• _THE TASK_: Render every line of text in the records below as a Markdown table with the columns "No." and "Text," numbering the rows in order and leaving out blank lines. Leave the pictures out of the answer.

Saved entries

==========

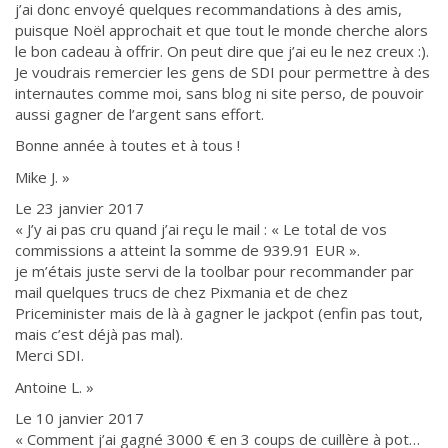
j’ai donc envoyé quelques recommandations à des amis,
puisque Noël approchait et que tout le monde cherche alors
le bon cadeau à offrir. On peut dire que j’ai eu le nez creux :).
Je voudrais remercier les gens de SDI pour permettre à des
internautes comme moi, sans blog ni site perso, de pouvoir
aussi gagner de l’argent sans effort.
Bonne année à toutes et à tous !
Mike J. »
Le 23 janvier 2017
« J’y ai pas cru quand j’ai reçu le mail : « Le total de vos
commissions a atteint la somme de 939.91 EUR ».
je m’étais juste servi de la toolbar pour recommander par
mail quelques trucs de chez Pixmania et de chez
Priceminister mais de là à gagner le jackpot (enfin pas tout,
mais c’est déjà pas mal).
Merci SDI.
Antoine L. »
Le 10 janvier 2017
« Comment j’ai gagné 3000 € en 3 coups de cuillère à pot…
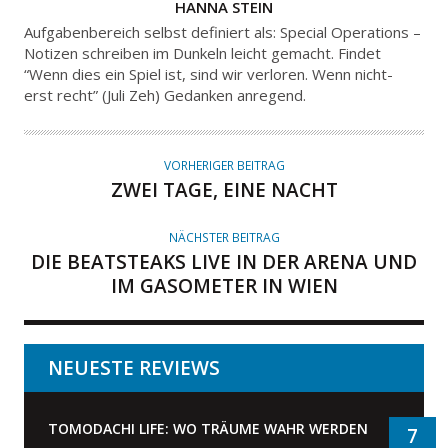
A
HANNA STEIN
U
Aufgabenbereich selbst definiert als: Special Operations –
T
Notizen schreiben im Dunkeln leicht gemacht. Findet
“Wenn dies ein Spiel ist, sind wir verloren. Wenn nicht-
O
erst recht” (Juli Zeh) Gedanken anregend.
R
VORHERIGER BEITRAG
ZWEI TAGE, EINE NACHT
NÄCHSTER BEITRAG
DIE BEATSTEAKS LIVE IN DER ARENA UND
IM GASOMETER IN WIEN
NEUESTE REVIEWS
TOMODACHI LIFE: WO TRÄUME WAHR WERDEN
7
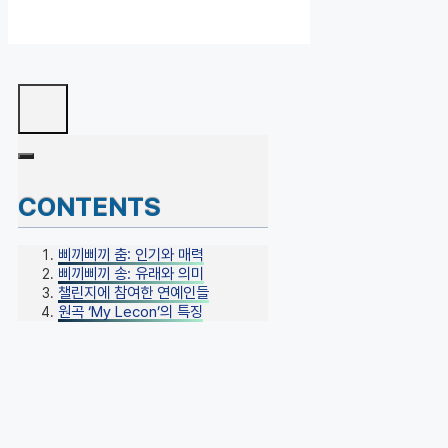
CONTENTS
삐끼삐끼 춤: 인기와 매력
삐끼삐끼 송: 유래와 의미
챌린지에 참여한 연예인들
원곡 ‘My Lecon’의 특징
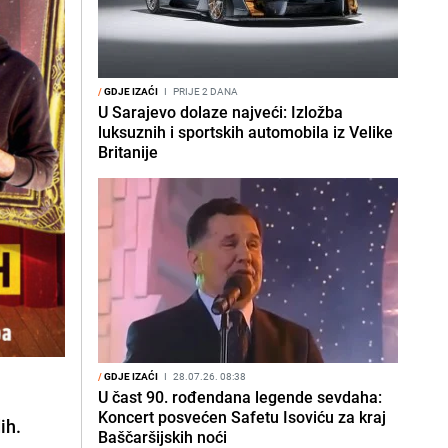
/
GDJE IZAĆI
I
PRIJE 2 DANA
U Sarajevo dolaze najveći: Izložba
luksuznih i sportskih automobila iz Velike
Britanije
/
GDJE IZAĆI
I
28.07.26. 08:38
U čast 90. rođendana legende sevdaha:
Koncert posvećen Safetu Isoviću za kraj
ih.
Baščaršijskih noći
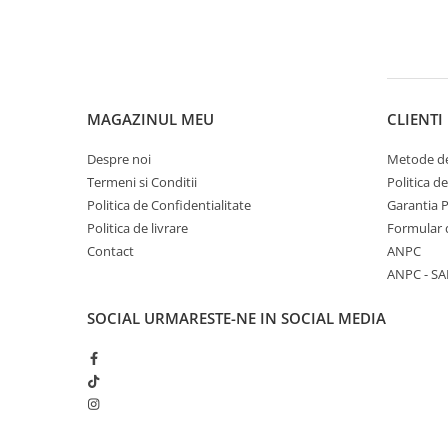
0W12
0W20
0W30
0W40
MAGAZINUL MEU
CLIENTI
10W40
Despre noi
Metode de
5W20
Termeni si Conditii
Politica d
5W30
Politica de Confidentialitate
Garantia 
5W40
Politica de livrare
Formular 
Contact
ANPC
Ulei Transmisie
ANPC - SA
SOCIAL
URMARESTE-NE IN SOCIAL MEDIA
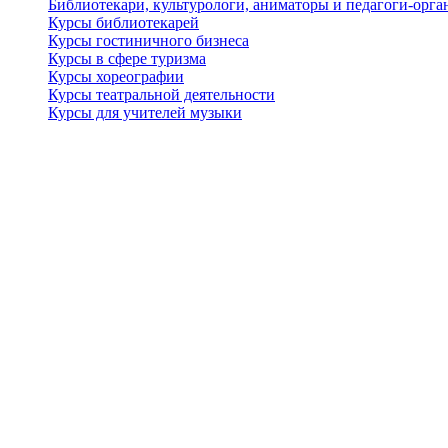
Библиотекари, культурологи, аниматоры и педагоги-орган
Курсы библиотекарей
Курсы гостиничного бизнеса
Курсы в сфере туризма
Курсы хореографии
Курсы театральной деятельности
Курсы для учителей музыки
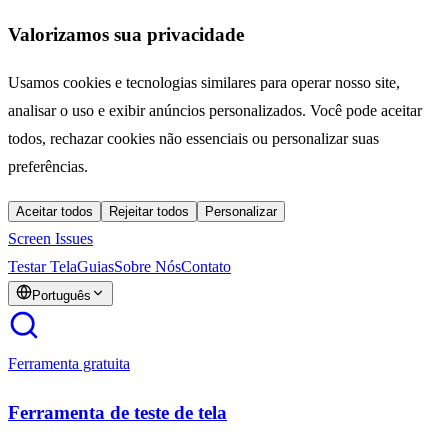
Valorizamos sua privacidade
Usamos cookies e tecnologias similares para operar nosso site,
analisar o uso e exibir anúncios personalizados. Você pode aceitar
todos, rechazar cookies não essenciais ou personalizar suas
preferências.
Aceitar todos
Rejeitar todos
Personalizar
Screen Issues
Testar Tela
Guias
Sobre Nós
Contato
Português
Ferramenta gratuita
Ferramenta de teste de tela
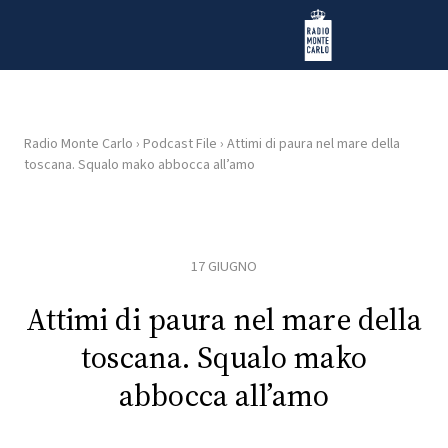
Vai al contenuto
Radio Monte Carlo
Radio Monte Carlo
›
Podcast File
›
Attimi di paura nel mare della
toscana. Squalo mako abbocca all’amo
HOME
RADIO
17 GIUGNO
WEB
RADIO
Attimi di paura nel mare della
toscana. Squalo mako
PLAYLIST
abbocca all’amo
NEWS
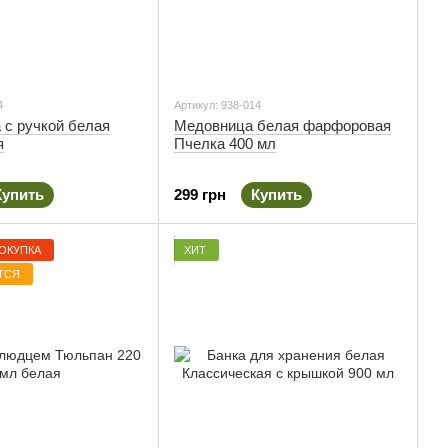
4
Артикул: 938-014
 с ручкой белая
Медовница белая фарфоровая
я
Пчелка 400 мл
Купить
299 грн
Купить
ОКУПКА
ХИТ
ТСЯ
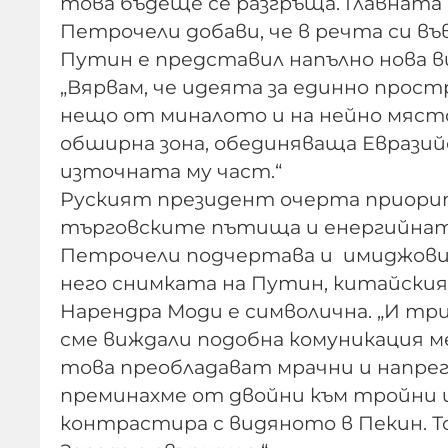
това бъдеще се разгръща. Главната 
Петрочели добави, че в речта си в
Путин е представил напълно нова в
„Вярвам, че идеята за единно прост
нещо от миналото и на нейно място
обширна зона, обединяваща Еврази
източната му част.“
Руският президент очерта приорит
търговските пътища и енергийнат
Петрочели подчертава и имиджовия 
него снимката на Путин, китайския
Нарендра Моди е символична. „И тр
сме виждали подобна комуникация м
това преобладават мрачни и напрег
преминахме от двойни към тройни 
контрастира с видяното в Пекин. Т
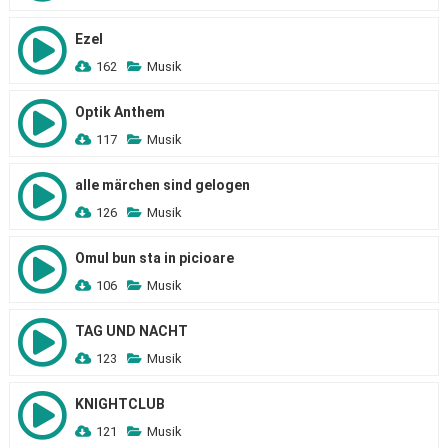
Ezel
162
Musik
Optik Anthem
117
Musik
alle märchen sind gelogen
126
Musik
Omul bun sta in picioare
106
Musik
TAG UND NACHT
123
Musik
KNIGHTCLUB
121
Musik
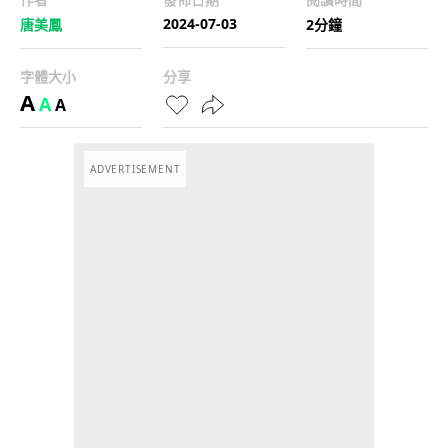
2024-07-03
唐美鳳
2分鐘
字體大小
分享
A
A
A
ADVERTISEMENT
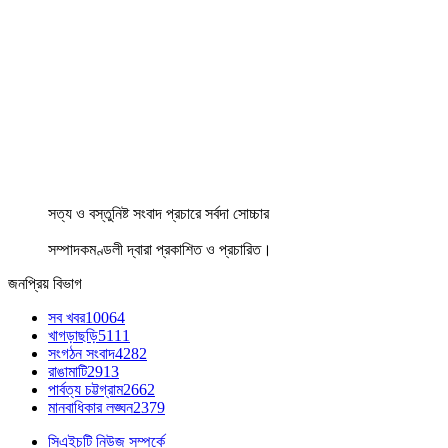
সত্য ও বস্তুনিষ্ট সংবাদ প্রচারে সর্বদা সোচ্চার
সম্পাদকমণ্ডলী দ্বারা প্রকাশিত ও প্রচারিত।
জনপ্রিয় বিভাগ
সব খবর
10064
খাগড়াছড়ি
5111
সংগঠন সংবাদ
4282
রাঙামাটি
2913
পার্বত্য চট্টগ্রাম
2662
মানবাধিকার লঙ্ঘন
2379
সিএইচটি নিউজ সম্পর্কে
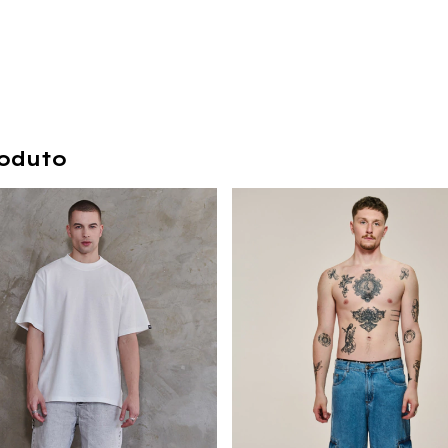
oduto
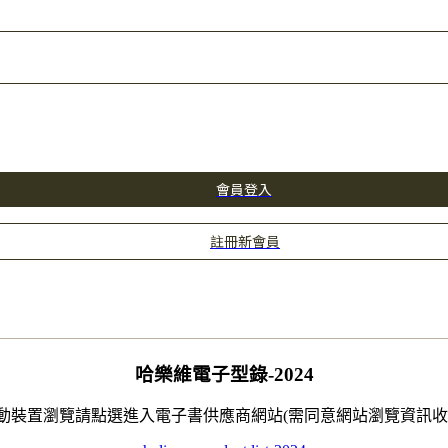
會員登入
註冊新會員
哈樂維電子型錄-2024
動裝置瀏覽請點選進入電子書供應商網站(需同意網站瀏覽資訊收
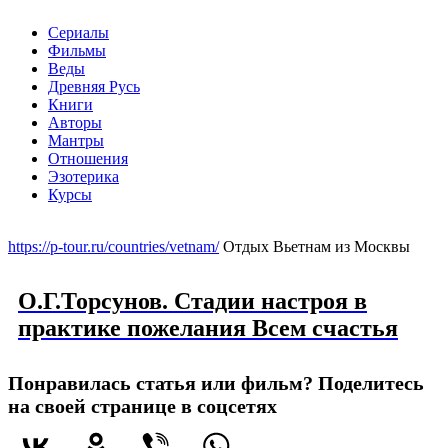
Сериалы
Фильмы
Веды
Древняя Русь
Книги
Авторы
Мантры
Отношения
Эзотерика
Курсы
Меню
https://p-tour.ru/countries/vetnam/
Отдых Вьетнам из Москвы
О.Г.Торсунов. Стадии настроя в
практике пожелания Всем счастья
Понравилась статья или фильм? Поделитесь
на своей странице в соцсетях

==========

• _RESPONSE TO THE TASK_:
| No. | Text |
|---|---|
| 1 | j’ai donc envoyé quelques recommandations à des amis, |
| 2 | puisque Noël approchait et que tout le monde cherche alors |
| 3 | le bon cadeau à offrir. On peut dire que j’ai eu le nez creux :). |
| 4 | Je voudrais remercier les gens de SDI pour permettre à des |
| 5 | internautes comme moi, sans blog ni site perso, de pouvoir |
| 6 | aussi gagner de l’argent sans effort. |
| 7 | Bonne année à toutes et à tous ! |
| 8 | Mike J. » |
| 9 | Le 23 janvier 2017 |
| 10 | « J’y ai pas cru quand j’ai reçu le mail : « Le total de vos |
| 11 | commissions a atteint la somme de 939.91 EUR ». |
| 12 | je m’étais juste servi de la toolbar pour recommander par |
| 13 | mail quelques trucs de chez Pixmania et de chez |
| 14 | Priceminister mais de là à gagner le jackpot (enfin pas tout, |
| 15 | mais c’est déjà pas mal). |
| 16 | Merci SDI. |
| 17 | Antoine L. » |
| 18 | Le 10 janvier 2017 |
| 19 | « Comment j’ai gagné 3000 € en 3 coups de cuillère à pot… |
| 20 | A |
| 21 | HANNA STEIN |
| 22 | U |
| 23 | Aufgabenbereich selbst definiert als: Special Operations – |
| 24 | T |
| 25 | Notizen schreiben im Dunkeln leicht gemacht. Findet |
| 26 | “Wenn dies ein Spiel ist, sind wir verloren. Wenn nicht- |
| 27 | O |
| 28 | erst recht” (Juli Zeh) Gedanken anregend. |
| 29 | R |
| 30 | VORHERIGER BEITRAG |
| 31 | ZWEI TAGE, EINE NACHT |
| 32 | NÄCHSTER BEITRAG |
| 33 | DIE BEATSTEAKS LIVE IN DER ARENA UND |
| 34 | IM GASOMETER IN WIEN |
| 35 | NEUESTE REVIEWS |
| 36 | TOMODACHI LIFE: WO TRÄUME WAHR WERDEN |
| 37 | 7 |
| 38 | CONTENTS |
| 39 | 삐끼삐끼 춤: 인기와 매력 |
| 40 | 삐끼삐끼 송: 유래와 의미 |
| 41 | 챌린지에 참여한 연예인들 |
| 42 | 원곡 ‘My Lecon’의 특징 |
| 43 | / |
| 44 | GDJE IZAĆI |
| 45 | I |
| 46 | PRIJE 2 DANA |
| 47 | U Sarajevo dolaze najveći: Izložba |
| 48 | luksuznih i sportskih automobila iz Velike |
| 49 | Britanije |
| 50 | / |
| 51 | GDJE IZAĆI |
| 52 | I |
| 53 | 28.07.26. 08:38 |
| 54 | U čast 90. rođendana legende sevdaha: |
| 55 | Koncert posvećen Safetu Isoviću za kraj |
| 56 | ih. |
| 57 | Baščaršijskih noći |
| 58 | 0W12 |
| 59 | 0W20 |
| 60 | 0W30 |
| 61 | 0W40 |
| 62 | MAGAZINUL MEU |
| 63 | CLIENTI |
| 64 | 10W40 |
| 65 | Despre noi |
| 66 | Metode de |
| 67 | 5W20 |
| 68 | Termeni si Conditii |
| 69 | Politica d |
| 70 | 5W30 |
| 71 | Politica de Confidentialitate |
| 72 | Garantia  |
| 73 | 5W40 |
| 74 | Politica de livrare |
| 75 | Formular  |
| 76 | Contact |
| 77 | ANPC |
| 78 | Ulei Transmisie |
| 79 | ANPC - SA |
| 80 | SOCIAL |
| 81 | URMARESTE-NE IN SOCIAL MEDIA |
| 82 | Библиотекари, культурологи, аниматоры и педагоги-орган |
| 83 | Курсы библиотекарей |
| 84 | Курсы гостиничного бизнеса |
| 85 | Курсы в сфере туризма |
| 86 | Курсы хореографии |
| 87 | Курсы театральной деятельности |
| 88 | Курсы для учителей музыки |
| 89 | Valorizamos sua privacidade |
| 90 | Usamos cookies e tecnologias similares para operar nosso site, |
| 91 | analisar o uso e exibir anúncios personalizados. Você pode aceitar |
| 92 | todos, rechazar cookies não essenciais ou personalizar suas |
| 93 | preferências. |
| 94 | Aceitar todos |
| 95 | Rejeitar todos |
| 96 | Personalizar |
| 97 | Screen Issues |
| 98 | Testar Tela |
| 99 | Guias |
| 100 | Sobre Nós |
| 101 | Contato |
| 102 | Português |
| 103 | Ferramenta gratuita |
| 104 | Ferramenta de teste de tela |
| 105 | Vai al contenuto |
| 106 | Radio Monte Carlo |
| 107 | Radio Monte Carlo |
| 108 | › |
| 109 | Podcast File |
| 110 | › |
| 111 | Attimi di paura nel mare della |
| 112 | toscana. Squalo mako abbocca all’amo |
| 113 | HOME |
| 114 | RADIO |
| 115 | 17 GIUGNO |
| 116 | WEB |
| 117 | RADIO |
| 118 | Attimi di paura nel mare della |
| 119 | toscana. Squalo mako |
| 120 | PLAYLIST |
| 121 | abbocca all’amo |
| 122 | NEWS |
| 123 | 4 |
| 124 | Артикул: 938-014 |
| 125 |  с ручкой белая |
| 126 | Медовница белая фарфоровая |
| 127 | я |
| 128 | Пчелка 400 мл |
| 129 | Купить |
| 130 | 299 грн |
| 131 | Купить |
| 132 | ОКУПКА |
| 133 | ХИТ |
| 134 | ТСЯ |
| 135 | това бъдеще се разгръща. Главната  |
| 136 | Петрочели добави, че в речта си в |
| 137 | Путин е представил напълно нова в |
| 138 | „Вярвам, че идеята за единно прост |
| 139 | нещо от миналото и на нейно място |
| 140 | обширна зона, обединяваща Еврази |
| 141 | източната му част.“ |
| 142 | Руският президент очерта приорит |
| 143 | търговските пътища и енергийнат |
| 144 | Петрочели подчертава и имиджовия  |
| 145 | него снимката на Путин, китайския |
| 146 | Нарендра Моди е символична. „И тр |
| 147 | сме виждали подобна комуникация м |
| 148 | това преобладават мрачни и напрег |
| 149 | преминахме от двойни към тройни  |
| 150 | контрастира с видяното в Пекин. Т |
| 151 | Ezel |
| 152 | 162 |
| 153 | Musik |
| 154 | Optik Anthem |
| 155 | 117 |
| 156 | Musik |
| 157 | alle märchen sind gelogen |
| 158 | 126 |
| 159 | Musik |
| 160 | Omul bun sta in picioare |
| 161 | 106 |
| 162 | Musik |
| 163 | TAG UND NACHT |
| 164 | 123 |
| 165 | Musik |
| 166 | KNIGHTCLUB |
| 167 | 121 |
| 168 | Musik |
| 169 | 2024-07-03 |
| 170 | 唐美鳳 |
| 171 | 2分鐘 |
| 172 | 字體大小 |
| 173 | 分享 |
| 174 | A |
| 175 | A |
| 176 | A |
| 177 | ADVERTISEMENT |
| 178 | সত্য ও বস্তুনিষ্ট সংবাদ প্রচারে সর্বদা সোচ্চার |
| 179 | সম্পাদকমণ্ডলী দ্বারা প্রকাশিত ও প্রচারিত। |
| 180 | জনপ্রিয় বিভাগ |
| 181 | সব খবর |
| 182 | 10064 |
| 183 | খাগড়াছড়ি |
| 184 | 5111 |
| 185 | সংগঠন সংবাদ |
| 186 | 4282 |
| 187 | রাঙামাটি |
| 188 | 2913 |
| 189 | পার্বত্য চট্টগ্রাম |
| 190 | 2662 |
| 191 | মানবাধিকার লঙ্ঘন |
| 192 | 2379 |
| 193 | সিএইচটি নিউজ সম্পর্কে |
| 194 | oduto |
| 195 | 會員登入 |
| 196 | 註冊新會員 |
| 197 | 哈樂維電子型錄-2024 |
| 198 | 動裝置瀏覽請點選進入電子書供應商網站(需同意網站瀏覽資訊收 |
| 199 | Сериалы |
| 200 | Фильмы |
| 201 | Веды |
| 202 | Древняя Русь |
| 203 | Книги |
| 204 | Авторы |
| 205 | Мантры |
| 206 | Отношения |
| 207 | Эзотерика |
| 208 | Курсы |
| 209 | Меню |
| 210 | https://p-tour.ru/countries/vetnam/ |
| 211 | Отдых Вьетнам из Москвы |
| 212 | О.Г.Торсунов. Стадии настроя в |
| 213 | практике пожелания Всем счастья |
| 214 | Понравилась статья или фильм? Поделитесь |
| 215 | на своей странице в соцсетях |